Delinquencies on consumer loans continued to rise at the end of the year, according to data released Thursday by the American Bankers Association.
Separately, data show that the number of troubled loans backed by the government's mortgage insurance program is on the rise as economic problems mount, and lawmakers are worried that taxpayers will be stuck with the final bill.
The banking group said the delinquency rate during the fourth quarter of 2008 across multiple consumer loans increased to 3.22%. It is the highest delinquency rate since the ABA began tracking the data in the 1970s. The delinquency rate was 2.90% during the third quarter.
Job losses during were the primary reason for the rise in loan delinquencies during the quarter, says James Chessen, the ABA's chief economist.
The ABA said these credit trends are unlikely to improve before 2010.
"Job losses have really hurt the economy and will continue to inflict pain for several months," Chessen said. "The greater the losses are, the more severe an impact it has on all credit markets."
The ABA study covers direct auto, indirect auto, closed-end home equity, home improvement, marine, mobile home, personal, and recreational vehicle loans. It excludes bank credit card and education loans.
"We've seen delinquency rates across the board in consumer loans go up, and continue to go up," Bank of America Chief Executive Ken Lewis said Thursday on CNBC television. But he said "early" delinquencies, or payments missed shortly after loans are taken out, have begun to abate in a "smattering" of products at the largest U.S. bank.
At a Senate subcommittee hearing, Sen. Kit Bond, R-Mo., warned Thursday that the Federal Housing Administration is a "powder keg" waiting to explode, and said the Congress and the Obama administration shouldn't place a greater financial burden on the already strapped agency.

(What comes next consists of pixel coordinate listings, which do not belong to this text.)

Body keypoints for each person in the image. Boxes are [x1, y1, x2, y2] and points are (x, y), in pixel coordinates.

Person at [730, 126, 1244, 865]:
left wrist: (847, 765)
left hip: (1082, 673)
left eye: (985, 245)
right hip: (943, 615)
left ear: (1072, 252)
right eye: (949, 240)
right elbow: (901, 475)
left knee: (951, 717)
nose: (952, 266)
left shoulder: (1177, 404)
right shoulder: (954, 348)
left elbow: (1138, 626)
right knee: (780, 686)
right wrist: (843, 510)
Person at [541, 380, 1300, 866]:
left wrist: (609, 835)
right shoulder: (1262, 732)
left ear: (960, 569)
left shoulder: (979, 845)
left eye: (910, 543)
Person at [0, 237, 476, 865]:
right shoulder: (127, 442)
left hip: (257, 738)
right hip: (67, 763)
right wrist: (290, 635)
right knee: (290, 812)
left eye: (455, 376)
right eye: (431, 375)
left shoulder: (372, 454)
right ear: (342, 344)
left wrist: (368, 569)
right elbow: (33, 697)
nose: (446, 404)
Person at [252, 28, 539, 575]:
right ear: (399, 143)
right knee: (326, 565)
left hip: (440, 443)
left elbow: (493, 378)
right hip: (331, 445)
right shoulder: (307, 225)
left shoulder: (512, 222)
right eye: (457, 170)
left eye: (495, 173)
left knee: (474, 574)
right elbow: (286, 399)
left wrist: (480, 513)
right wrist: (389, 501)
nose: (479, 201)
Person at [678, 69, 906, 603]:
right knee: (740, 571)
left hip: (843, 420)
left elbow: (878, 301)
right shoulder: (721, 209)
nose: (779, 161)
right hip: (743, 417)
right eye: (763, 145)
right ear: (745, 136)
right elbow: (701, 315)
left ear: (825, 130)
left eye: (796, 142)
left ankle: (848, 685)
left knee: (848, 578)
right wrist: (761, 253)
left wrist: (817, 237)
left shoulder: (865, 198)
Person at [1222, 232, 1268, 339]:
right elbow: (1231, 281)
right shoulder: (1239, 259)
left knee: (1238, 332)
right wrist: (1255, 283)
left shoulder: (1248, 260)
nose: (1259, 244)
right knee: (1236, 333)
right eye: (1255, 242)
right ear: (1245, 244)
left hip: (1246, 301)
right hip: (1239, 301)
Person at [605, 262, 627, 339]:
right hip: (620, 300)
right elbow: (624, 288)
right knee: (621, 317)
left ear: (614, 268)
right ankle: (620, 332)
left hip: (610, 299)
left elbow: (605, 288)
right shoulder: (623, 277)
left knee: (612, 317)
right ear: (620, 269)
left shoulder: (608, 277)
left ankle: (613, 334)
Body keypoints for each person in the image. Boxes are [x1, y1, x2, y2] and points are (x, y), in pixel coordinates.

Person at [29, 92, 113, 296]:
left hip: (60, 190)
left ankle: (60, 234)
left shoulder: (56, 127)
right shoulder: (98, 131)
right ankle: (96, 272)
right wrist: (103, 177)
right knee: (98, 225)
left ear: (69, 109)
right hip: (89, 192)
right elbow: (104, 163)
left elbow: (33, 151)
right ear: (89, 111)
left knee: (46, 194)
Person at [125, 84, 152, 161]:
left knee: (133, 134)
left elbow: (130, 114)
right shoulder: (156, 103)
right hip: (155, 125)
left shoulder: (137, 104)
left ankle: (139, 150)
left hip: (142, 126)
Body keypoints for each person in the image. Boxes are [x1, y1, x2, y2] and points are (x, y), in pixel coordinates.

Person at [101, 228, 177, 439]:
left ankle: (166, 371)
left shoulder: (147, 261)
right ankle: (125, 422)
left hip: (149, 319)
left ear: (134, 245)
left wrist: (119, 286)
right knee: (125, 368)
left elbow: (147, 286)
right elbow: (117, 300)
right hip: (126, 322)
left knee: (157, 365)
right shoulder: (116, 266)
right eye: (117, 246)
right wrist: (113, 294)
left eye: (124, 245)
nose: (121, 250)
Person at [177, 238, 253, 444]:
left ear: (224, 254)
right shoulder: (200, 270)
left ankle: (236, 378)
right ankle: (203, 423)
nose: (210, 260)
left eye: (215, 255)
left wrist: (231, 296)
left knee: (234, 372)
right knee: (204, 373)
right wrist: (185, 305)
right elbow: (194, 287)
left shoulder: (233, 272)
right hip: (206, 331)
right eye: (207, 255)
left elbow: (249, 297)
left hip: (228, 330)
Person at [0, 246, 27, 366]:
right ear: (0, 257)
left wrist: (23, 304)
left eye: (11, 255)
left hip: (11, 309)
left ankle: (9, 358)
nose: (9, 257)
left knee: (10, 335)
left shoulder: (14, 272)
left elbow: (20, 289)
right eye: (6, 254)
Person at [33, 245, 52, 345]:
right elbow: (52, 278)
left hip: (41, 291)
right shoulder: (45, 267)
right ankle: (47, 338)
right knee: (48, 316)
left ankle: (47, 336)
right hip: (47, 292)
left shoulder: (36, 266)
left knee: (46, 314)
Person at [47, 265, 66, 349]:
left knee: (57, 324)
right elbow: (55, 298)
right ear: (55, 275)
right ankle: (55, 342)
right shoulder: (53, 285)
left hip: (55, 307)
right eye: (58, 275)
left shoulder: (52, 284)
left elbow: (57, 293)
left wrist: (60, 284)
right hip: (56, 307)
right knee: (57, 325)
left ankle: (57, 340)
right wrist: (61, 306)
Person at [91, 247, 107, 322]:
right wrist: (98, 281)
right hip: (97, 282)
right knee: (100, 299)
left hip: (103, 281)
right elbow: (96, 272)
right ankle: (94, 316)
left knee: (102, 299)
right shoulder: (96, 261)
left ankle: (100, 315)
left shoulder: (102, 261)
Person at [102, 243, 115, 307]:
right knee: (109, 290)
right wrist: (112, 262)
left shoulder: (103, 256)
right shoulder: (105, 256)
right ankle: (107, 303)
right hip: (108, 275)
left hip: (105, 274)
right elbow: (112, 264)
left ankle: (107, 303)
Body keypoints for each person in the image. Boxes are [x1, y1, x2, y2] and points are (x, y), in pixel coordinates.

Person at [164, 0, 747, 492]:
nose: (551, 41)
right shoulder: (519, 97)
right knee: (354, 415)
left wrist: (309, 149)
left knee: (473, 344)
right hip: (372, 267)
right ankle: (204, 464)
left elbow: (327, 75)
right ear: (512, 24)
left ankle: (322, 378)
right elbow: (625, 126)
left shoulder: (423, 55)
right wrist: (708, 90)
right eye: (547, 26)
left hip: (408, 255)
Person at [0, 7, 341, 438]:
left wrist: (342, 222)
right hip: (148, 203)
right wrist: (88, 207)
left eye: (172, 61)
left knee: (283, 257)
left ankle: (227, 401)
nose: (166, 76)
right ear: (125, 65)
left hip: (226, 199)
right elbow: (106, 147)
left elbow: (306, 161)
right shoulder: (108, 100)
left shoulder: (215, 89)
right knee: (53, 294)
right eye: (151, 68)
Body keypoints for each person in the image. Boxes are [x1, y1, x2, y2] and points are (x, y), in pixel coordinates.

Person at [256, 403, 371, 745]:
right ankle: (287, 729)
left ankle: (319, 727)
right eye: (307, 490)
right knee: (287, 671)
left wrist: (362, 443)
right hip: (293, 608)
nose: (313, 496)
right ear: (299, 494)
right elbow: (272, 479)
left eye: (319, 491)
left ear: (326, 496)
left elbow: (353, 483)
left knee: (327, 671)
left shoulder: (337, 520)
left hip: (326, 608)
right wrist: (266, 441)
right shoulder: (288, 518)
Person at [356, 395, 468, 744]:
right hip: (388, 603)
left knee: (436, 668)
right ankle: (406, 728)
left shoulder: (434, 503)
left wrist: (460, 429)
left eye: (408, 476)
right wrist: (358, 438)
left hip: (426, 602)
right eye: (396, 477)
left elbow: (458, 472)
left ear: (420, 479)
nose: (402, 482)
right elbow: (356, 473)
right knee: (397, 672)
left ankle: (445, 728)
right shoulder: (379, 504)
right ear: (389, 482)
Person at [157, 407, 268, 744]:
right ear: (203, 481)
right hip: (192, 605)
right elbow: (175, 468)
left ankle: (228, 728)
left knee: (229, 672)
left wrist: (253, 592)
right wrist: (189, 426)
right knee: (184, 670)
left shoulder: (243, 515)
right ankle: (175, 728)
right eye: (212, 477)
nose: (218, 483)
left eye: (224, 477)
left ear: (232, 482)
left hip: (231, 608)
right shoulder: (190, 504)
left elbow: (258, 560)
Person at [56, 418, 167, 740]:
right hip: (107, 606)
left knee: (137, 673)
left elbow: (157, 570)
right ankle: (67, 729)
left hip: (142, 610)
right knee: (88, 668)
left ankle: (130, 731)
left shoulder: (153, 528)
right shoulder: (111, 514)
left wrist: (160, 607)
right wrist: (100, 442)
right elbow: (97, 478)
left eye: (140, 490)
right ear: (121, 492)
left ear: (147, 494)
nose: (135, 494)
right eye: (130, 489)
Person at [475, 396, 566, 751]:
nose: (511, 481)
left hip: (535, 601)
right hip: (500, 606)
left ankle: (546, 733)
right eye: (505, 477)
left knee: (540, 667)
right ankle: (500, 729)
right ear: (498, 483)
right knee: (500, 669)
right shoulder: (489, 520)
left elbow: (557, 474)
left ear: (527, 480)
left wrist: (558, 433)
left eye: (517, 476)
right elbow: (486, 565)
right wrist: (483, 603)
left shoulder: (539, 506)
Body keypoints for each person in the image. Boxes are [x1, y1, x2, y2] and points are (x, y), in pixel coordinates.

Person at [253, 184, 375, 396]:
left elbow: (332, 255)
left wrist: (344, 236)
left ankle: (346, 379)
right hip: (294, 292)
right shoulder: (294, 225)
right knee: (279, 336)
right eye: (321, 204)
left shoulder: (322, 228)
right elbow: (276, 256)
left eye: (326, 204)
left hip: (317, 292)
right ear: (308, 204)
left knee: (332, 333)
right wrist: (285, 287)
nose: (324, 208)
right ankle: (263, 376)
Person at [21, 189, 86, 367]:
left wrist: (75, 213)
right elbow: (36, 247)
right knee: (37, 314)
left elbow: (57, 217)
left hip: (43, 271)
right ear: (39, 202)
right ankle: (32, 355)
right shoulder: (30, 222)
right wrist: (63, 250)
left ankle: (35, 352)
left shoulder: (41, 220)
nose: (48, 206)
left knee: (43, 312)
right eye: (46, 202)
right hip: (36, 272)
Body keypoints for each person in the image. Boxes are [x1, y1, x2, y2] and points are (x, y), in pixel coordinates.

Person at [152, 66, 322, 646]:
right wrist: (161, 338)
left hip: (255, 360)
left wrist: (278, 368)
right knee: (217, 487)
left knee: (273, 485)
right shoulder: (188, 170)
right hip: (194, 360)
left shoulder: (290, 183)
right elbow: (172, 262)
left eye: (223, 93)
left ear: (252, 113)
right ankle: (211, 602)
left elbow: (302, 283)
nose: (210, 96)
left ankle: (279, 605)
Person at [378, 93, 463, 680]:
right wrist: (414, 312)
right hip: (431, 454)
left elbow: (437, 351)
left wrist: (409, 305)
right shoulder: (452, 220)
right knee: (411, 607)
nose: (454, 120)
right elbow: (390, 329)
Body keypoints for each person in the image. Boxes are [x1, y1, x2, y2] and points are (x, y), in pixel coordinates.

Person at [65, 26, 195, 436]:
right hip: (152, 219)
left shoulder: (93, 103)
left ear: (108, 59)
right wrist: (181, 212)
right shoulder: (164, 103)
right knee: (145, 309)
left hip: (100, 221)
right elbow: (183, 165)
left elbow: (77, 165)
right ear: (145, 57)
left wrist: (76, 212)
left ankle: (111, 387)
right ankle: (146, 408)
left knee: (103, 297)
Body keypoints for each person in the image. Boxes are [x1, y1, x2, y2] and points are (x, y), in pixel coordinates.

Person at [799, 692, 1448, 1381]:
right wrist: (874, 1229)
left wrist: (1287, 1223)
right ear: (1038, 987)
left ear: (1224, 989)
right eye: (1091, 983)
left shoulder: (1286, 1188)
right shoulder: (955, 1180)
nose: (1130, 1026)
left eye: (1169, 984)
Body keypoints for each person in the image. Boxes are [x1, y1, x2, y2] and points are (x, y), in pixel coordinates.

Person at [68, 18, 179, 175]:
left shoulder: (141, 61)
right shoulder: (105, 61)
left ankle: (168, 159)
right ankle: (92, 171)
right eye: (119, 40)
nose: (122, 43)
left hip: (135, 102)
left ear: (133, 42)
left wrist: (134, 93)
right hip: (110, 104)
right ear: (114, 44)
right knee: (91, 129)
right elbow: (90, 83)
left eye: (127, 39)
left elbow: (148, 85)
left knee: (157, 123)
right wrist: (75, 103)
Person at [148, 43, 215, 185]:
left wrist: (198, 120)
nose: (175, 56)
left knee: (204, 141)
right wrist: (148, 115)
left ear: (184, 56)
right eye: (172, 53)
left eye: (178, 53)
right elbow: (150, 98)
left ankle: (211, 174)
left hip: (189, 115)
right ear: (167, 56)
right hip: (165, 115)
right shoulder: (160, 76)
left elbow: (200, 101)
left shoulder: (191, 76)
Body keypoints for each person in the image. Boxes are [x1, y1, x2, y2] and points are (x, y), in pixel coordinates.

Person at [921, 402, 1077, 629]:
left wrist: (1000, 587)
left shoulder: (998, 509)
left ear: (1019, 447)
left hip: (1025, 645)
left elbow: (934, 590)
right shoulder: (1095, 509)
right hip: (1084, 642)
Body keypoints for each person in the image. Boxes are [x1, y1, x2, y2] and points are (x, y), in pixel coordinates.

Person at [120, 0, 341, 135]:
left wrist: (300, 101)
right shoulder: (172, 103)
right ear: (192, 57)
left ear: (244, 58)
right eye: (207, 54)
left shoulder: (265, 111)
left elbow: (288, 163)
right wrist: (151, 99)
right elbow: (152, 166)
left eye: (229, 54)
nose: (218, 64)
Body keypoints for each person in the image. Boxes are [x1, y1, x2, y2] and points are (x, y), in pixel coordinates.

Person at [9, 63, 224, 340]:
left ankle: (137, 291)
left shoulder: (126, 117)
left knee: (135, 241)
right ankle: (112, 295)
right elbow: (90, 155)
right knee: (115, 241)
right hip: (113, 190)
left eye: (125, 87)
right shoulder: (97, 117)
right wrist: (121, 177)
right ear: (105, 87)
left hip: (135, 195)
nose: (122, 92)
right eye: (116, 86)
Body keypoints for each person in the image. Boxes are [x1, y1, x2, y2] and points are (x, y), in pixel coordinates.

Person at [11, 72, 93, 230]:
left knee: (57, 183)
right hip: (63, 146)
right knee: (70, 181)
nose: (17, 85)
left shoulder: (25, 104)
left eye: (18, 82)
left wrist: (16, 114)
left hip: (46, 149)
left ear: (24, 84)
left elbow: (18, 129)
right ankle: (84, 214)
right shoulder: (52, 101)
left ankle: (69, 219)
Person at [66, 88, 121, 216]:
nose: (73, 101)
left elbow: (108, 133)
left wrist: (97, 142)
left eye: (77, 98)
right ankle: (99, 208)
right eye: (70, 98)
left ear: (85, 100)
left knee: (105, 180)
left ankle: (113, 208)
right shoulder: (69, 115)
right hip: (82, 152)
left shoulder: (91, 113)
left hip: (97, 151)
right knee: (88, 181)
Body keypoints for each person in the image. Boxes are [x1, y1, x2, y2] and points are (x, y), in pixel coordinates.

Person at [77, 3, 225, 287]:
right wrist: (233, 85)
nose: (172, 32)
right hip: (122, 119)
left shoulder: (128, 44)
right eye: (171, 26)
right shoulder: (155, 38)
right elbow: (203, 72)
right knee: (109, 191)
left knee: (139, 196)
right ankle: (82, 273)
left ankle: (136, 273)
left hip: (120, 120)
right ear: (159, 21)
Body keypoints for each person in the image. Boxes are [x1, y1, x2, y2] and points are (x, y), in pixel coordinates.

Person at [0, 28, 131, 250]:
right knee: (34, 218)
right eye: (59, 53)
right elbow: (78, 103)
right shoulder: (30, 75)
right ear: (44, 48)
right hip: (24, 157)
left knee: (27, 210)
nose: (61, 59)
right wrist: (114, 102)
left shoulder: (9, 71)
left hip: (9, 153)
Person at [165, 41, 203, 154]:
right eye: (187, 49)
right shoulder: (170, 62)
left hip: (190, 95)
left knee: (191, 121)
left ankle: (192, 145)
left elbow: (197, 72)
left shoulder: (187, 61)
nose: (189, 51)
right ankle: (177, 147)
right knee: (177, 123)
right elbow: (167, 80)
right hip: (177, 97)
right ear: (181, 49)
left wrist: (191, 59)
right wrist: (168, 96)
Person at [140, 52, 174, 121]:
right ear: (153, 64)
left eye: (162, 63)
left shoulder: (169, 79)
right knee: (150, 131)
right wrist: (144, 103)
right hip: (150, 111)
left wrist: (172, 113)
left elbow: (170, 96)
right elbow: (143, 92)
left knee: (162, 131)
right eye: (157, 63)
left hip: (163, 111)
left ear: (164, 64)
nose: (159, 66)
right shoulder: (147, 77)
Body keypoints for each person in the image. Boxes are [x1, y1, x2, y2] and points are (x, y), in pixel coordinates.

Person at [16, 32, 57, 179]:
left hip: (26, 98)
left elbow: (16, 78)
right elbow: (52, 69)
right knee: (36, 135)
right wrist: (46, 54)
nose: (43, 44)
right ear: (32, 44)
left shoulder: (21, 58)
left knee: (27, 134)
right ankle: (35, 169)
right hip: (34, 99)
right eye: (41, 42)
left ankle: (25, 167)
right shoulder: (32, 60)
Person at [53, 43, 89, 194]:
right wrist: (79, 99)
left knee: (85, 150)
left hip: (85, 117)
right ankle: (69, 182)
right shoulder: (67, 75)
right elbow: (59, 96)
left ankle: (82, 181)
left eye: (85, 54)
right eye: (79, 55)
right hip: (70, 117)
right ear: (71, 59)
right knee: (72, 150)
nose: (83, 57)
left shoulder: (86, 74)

"The taxpayer credit card is maxed out," Bond said.
However, Housing and Urban Development Secretary Shaun Donovan told senators that the Federal Housing Administration is "unlikely to face the catastrophic losses borne in the subprime sector." That's partly because the agency didn't back loans for more expensive properties that have plummeted in value, particularly in places like California, Donovan said.
As of February, 7.2% of loans backed by the FHA were either 90 days overdue or in foreclosure, up from 5.8% last August.
The FHA became the main source of home loans to borrowers with poor credit and low down payments after the subprime lending market's collapse. It allows borrowers to take out home loans with a down payments of as low as 3.5%, compared with 20% for a typical loan that doesn't require mortgage insurance.
FHA loans are made through by banks, insured by the government and sold as mortgage backed securities by Ginnie Mae, the government's mortgage finance agency. The FHA currently backs around a third of new home loans, up from about 3% in 2006.
President Obama last month nominated longtime real estate industry David Stevens to head the FHA. Stevens is currently president and chief operating officer of Long and Foster, a Chantilly, Va., based real estate brokerage. The position requires Senate confirmation.